The deal for its English translation, to be released in September 2013, was made at the 2012 Frankfurt Book Fair.

== Editions and translations ==
- Julie Maroh, Le bleu est une couleur chaude, Glénat – Hors collection, 2010 ISBN 978-2-7234-6783-4
- Julie Maroh, Blue Is the Warmest Colour, Arsenal Pulp Press, 2013 ISBN 978-1-55152-514-3
- Julie Maroh, El azul es un color cálido, Dibbuks, 2011 ISBN 978-84-92902-44-6
- Julie Maroh, Blauw is een warme kleur, Glénat – Hors collection, 2011 ISBN 978-90-6969-933-2
- Julie Maroh, Azul é a cor mais quente, Editora Martins Fontes – Selo Martins, 2013 ISBN 978-85-8063-125-8
- Julie Maroh, Το Μπλε είναι το πιο Ζεστό Χρώμα, ΚΨΜ, 2013 ISBN 978-96-0675-084-7
- (in German) Julie Maroh, Blau ist eine warme Farbe, , 2013 ISBN 978-38-6869-695-0
- Julie Maroh, Blå är den varmaste färgen, Nubeculis, 2015 ISBN 978-91-6378-736-2
- Žil Maro, Plavo je najtoplija boja, Čarobna knjiga, 2026 ISBN 978-86-300-4154-9

== Awards ==
- Prix Jeune Auteur at the Salon de la BD et des Arts Graphiques of Roubaix 2010
- Prix Conseil Régional at the festival of Blois 2010
- Fnac-SNCF Essential at the 2011 Angoulême International Comics Festival
- Diplôme "Isidor" of the website altersexualite.com
- Prix BD des lycéens de la Guadeloupe
- Prize of the best international album during the 4e Festival international de la BD d'Alger in 2011

== Film adaptation ==

A film adaptation was made by Abdelatif Kechiche, with Léa Seydoux and Adèle Exarchopoulos in the main roles, released in 2013 under the title Blue Is the Warmest Colour.

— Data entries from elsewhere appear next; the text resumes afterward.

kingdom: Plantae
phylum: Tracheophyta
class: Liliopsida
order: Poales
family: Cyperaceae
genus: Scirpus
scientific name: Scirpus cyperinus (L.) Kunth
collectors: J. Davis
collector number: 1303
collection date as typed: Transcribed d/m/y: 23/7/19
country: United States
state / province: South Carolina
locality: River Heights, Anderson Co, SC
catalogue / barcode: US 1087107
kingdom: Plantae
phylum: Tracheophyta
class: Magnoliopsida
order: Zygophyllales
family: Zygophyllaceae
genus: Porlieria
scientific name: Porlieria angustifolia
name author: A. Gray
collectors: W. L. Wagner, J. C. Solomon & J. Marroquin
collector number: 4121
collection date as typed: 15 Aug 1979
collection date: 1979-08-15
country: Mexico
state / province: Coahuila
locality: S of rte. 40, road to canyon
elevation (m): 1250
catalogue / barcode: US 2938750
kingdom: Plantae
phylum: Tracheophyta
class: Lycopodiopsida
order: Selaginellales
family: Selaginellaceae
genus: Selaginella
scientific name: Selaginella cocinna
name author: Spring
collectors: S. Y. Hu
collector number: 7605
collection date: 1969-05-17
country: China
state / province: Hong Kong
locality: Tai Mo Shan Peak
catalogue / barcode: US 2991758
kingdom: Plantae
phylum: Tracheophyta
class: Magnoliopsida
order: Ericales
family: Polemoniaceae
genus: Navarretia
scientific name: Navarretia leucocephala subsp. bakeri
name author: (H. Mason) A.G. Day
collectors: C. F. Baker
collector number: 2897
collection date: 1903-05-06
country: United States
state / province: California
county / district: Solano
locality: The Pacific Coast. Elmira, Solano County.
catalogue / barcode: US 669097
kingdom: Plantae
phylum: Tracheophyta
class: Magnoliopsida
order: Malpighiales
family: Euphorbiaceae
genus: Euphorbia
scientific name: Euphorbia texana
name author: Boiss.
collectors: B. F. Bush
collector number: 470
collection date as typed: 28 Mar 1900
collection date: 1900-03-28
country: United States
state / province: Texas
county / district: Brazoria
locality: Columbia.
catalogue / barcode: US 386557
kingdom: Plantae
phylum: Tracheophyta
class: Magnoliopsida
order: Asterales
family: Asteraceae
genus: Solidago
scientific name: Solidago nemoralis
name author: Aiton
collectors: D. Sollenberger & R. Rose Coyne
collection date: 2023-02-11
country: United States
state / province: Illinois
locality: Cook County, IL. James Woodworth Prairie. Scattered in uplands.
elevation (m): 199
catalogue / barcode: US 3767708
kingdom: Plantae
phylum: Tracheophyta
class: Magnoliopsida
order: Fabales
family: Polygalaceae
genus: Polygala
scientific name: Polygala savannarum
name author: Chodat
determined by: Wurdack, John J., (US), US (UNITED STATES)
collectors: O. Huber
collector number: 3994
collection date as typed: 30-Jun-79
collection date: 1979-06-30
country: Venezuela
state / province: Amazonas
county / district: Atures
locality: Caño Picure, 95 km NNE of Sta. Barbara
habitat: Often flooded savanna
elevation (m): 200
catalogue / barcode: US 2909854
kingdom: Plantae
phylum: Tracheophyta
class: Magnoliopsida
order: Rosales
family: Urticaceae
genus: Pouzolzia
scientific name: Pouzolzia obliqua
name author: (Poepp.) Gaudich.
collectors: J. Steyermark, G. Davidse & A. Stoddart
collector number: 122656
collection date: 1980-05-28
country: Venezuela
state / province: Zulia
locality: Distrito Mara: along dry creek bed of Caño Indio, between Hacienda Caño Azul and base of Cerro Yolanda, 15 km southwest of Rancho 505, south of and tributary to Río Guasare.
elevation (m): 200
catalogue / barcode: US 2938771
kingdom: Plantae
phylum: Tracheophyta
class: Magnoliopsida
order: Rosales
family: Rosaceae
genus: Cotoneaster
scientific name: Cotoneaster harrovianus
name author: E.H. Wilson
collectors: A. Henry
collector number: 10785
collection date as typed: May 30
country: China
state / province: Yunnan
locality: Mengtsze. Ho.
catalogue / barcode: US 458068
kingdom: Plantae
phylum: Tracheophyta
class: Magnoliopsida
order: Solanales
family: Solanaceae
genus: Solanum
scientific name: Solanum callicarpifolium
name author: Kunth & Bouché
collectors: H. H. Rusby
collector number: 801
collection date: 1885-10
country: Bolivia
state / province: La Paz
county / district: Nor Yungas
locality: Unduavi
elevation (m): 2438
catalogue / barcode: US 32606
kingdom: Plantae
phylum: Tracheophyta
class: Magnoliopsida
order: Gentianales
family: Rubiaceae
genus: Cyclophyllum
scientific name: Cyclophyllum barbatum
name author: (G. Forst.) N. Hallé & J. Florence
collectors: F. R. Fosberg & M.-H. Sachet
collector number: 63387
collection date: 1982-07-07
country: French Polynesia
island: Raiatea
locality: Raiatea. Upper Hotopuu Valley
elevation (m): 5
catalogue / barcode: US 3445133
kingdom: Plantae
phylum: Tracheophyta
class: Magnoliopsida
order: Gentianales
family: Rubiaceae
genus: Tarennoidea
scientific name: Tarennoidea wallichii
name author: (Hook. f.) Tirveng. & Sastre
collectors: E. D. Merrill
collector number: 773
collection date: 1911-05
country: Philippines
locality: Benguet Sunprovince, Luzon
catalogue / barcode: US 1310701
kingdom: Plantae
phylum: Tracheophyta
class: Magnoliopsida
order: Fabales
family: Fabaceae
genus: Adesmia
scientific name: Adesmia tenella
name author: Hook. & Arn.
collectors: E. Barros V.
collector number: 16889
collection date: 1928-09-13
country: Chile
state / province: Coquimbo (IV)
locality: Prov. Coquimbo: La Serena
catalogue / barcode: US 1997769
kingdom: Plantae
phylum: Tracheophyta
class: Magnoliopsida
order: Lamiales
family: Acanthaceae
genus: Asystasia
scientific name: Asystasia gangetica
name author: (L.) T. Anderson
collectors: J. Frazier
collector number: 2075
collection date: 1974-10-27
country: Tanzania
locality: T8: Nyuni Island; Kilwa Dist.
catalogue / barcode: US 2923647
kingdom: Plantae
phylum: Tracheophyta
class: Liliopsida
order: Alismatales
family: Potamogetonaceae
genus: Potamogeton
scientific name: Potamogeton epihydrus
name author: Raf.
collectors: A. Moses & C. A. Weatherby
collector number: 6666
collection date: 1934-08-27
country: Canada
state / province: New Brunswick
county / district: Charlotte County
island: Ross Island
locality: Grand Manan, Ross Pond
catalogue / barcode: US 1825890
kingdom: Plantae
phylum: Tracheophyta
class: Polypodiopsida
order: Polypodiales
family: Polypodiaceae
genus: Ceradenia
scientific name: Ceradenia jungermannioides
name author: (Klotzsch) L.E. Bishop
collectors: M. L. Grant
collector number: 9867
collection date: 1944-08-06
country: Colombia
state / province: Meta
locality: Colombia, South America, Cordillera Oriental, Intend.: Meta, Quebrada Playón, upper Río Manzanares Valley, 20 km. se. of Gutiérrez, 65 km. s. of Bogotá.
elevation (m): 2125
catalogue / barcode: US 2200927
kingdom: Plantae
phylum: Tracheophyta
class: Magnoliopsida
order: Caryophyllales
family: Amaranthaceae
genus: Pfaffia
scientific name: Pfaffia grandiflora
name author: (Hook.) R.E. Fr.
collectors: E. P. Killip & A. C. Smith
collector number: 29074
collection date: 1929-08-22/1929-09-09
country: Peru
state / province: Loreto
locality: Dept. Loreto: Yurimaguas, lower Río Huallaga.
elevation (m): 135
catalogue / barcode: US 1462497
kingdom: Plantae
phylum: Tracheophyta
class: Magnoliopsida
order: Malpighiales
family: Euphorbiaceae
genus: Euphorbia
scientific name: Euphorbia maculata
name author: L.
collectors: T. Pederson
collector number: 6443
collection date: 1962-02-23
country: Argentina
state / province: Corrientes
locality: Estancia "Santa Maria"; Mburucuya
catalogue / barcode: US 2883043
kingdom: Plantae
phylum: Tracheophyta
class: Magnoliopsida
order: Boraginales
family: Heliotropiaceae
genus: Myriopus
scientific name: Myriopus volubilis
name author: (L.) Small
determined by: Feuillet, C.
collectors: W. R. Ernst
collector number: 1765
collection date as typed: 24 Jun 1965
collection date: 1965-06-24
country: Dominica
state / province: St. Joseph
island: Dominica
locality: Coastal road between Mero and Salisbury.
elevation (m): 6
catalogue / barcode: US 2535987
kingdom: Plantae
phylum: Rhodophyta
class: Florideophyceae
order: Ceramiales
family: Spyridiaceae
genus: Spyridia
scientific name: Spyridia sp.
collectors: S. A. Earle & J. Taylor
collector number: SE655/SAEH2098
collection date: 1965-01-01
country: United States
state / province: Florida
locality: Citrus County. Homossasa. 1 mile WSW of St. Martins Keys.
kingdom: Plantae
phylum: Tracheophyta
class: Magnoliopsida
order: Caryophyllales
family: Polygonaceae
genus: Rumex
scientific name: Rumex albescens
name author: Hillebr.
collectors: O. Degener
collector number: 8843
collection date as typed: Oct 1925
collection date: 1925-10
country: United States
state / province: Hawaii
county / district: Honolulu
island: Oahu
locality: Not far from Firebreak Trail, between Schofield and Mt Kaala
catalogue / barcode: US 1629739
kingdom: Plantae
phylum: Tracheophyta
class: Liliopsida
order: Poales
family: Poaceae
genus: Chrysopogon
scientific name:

Like the book, it received great critical acclaim, winning several awards, including the Palme d'Or at the 2013 Cannes Film Festival.

While the first two thirds of the film are similar (with Clémentine renamed "Adèle"), the ending is different from the book: Adèle is still alive, and the two lovers split up due to what are strongly suggested to be irreconcilable differences.

== Translations ==
Sepideh Jodeyri, an Iranian poet in the Czech Republic, made a Persian translation, as Abi Garmtarin Rang Ast. Conservative groups in Iran criticised her. There was a plan for a debut of this translation in Tehran, but it was later canceled.